TRIBUNNEWS.COM - Sepekan terakhir, ramai kasus pembunuhan sadis yang terjadi di Jabodetabek.
Kasus-kasus itu antara lain jenazah korban yang dimasukkan dalam drum di Bogor pada Minggu (18/11/2018) dan pembunuhan satu keluarga di Bekasi pada Senin (12/11/2018).
Kasus-kasus seperti itu ramai dibicarakan publik sekaligus menjadi momok baru bagi masyarakat.
Kenapa pembunuhan sadis sering terjadi?
Apakah pelaku pembunuhan sadis termasuk Orang Dengan Gangguan Jiwa (ODGJ) ?
Banyak orang lalu berspekulasi para penjahat itu mengalami gangguan jiwa.
Baca: 7 Fakta Mayat dalam Drum, Dimakamkan saat Ulang tahun Anak hingga Ditemukan Luka Tusukan
Fakta menunjukkan, kebanyakan orang yang mengalami gangguan jiwa tidak pernah melakukan kejahatan.
Dalam penelitian di Amerika Serikat terungkap, hanya 4 persen kekerasan pada orang lain yang terkait dengan sakit jiwa.
Meski demikian, hampir 40 persen pemberitaan media mengenai penyakit kejiwaan menghubungkan tindakan kekerasan itu dengan penyakit mental.

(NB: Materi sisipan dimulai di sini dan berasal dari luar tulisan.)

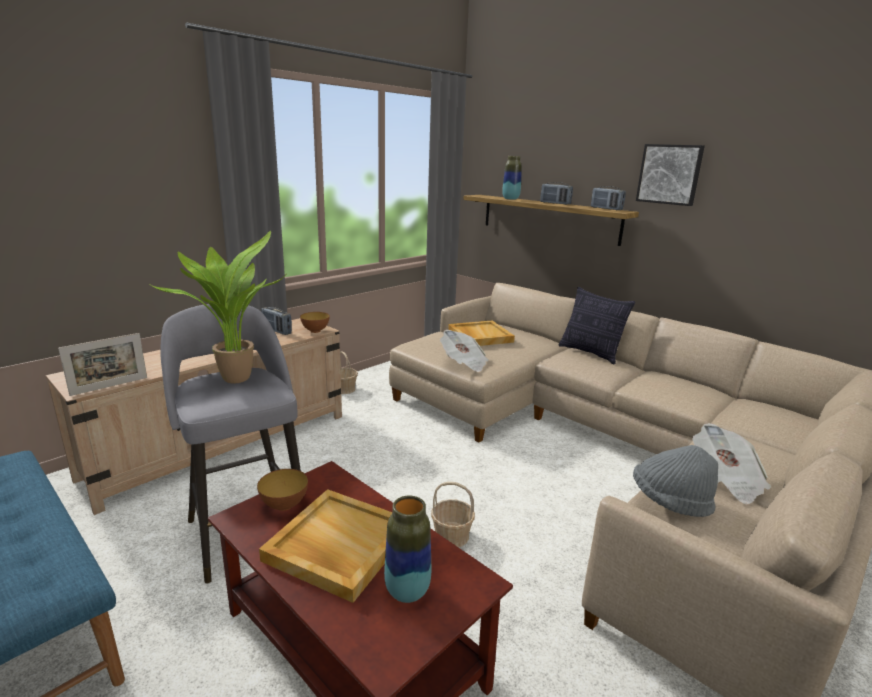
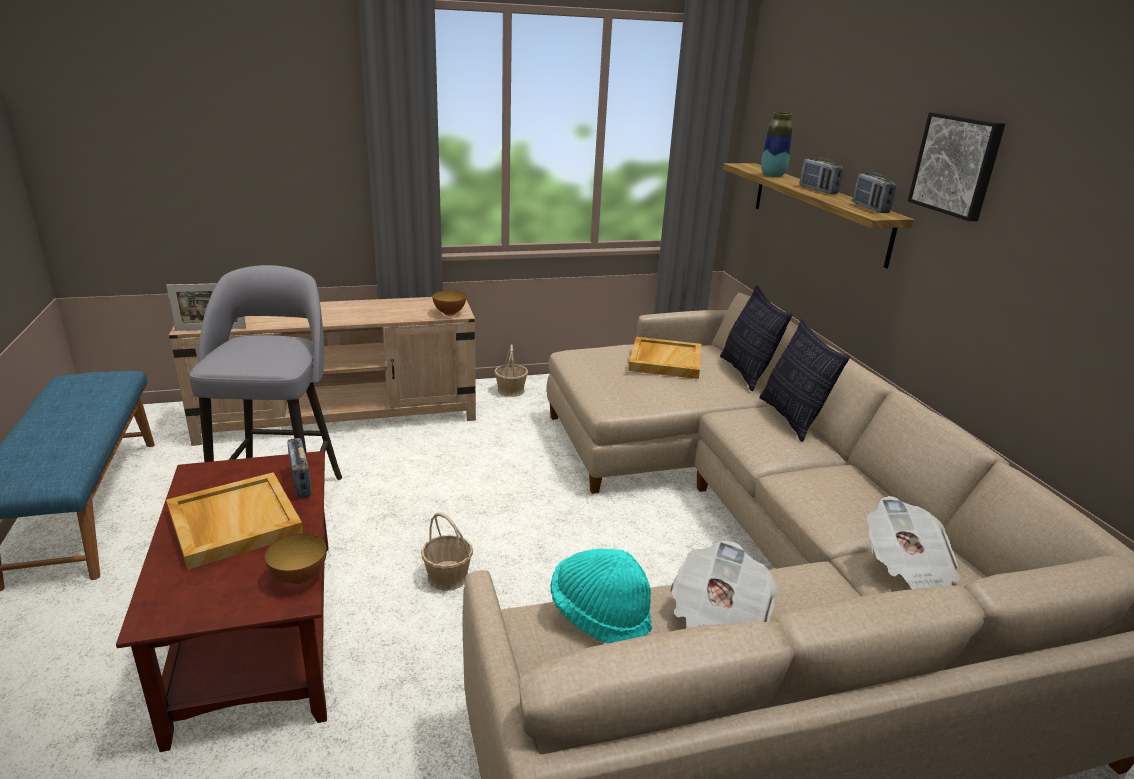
camera: 30 degrees right, 5 degrees up
(235, 377) = (271, 344): potted plant -> none
(277, 331) = (413, 305): radio -> radio (301, 483)
(284, 505) = (239, 475): bowl -> bowl (299, 577)
(407, 591) = (234, 579): vase -> none
(464, 363) = (602, 389): newspaper -> newspaper (907, 569)
(532, 333) = (747, 373): none -> pillow
(670, 502) = (599, 615): grey hat -> turquoise hat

Menurut Departemen Kesehatan AS, orang dengan gangguan jiwa berat berpotensi 10 kali lipat menjadi korban kejahatan sadis dibandingkan dengan orang pada populasi umum.
Dikutip Tribunnews.com dari jurnal Health Affairs, para peneliti dari Johns Hopkins Bloomber School of Public Health mengamati 400 berita tentang penyakit jiwa yang dipublikasikan dalam dua dekade, tahun 1994-2014, di media terkenal.
Kekerasan disebutkan pada 55 persen artikel, dan hampir 40 persen artikel menyebutkan kejahatan melawan orang lain.
Penyakit mental terkait dengan bunuh diri pada pemberitaan dan 29 persen dalam acara televisi.
Dikutip Tribunnews.com dari TribunJabar.id, Psikiater Prof. Dr. LK Suryani mengatakan, pada dasarnya semua manusia memiliki kans atau bibit gangguan jiwa.
Sehingga, saat pertama kali mengalami gangguan jiwa harus segera mendapatkan penanganan yang tepat.
"Semua orang punya kans gangguan jiwa. Yang mempercepat mereka mengalami gangguan jiwa adalah pola asuh sewaktu kecil," kata Prof. Suryani, Rabu (23/5/2018) di Kubu Kopi, Jalan Hayam Wuruk, Denpasar.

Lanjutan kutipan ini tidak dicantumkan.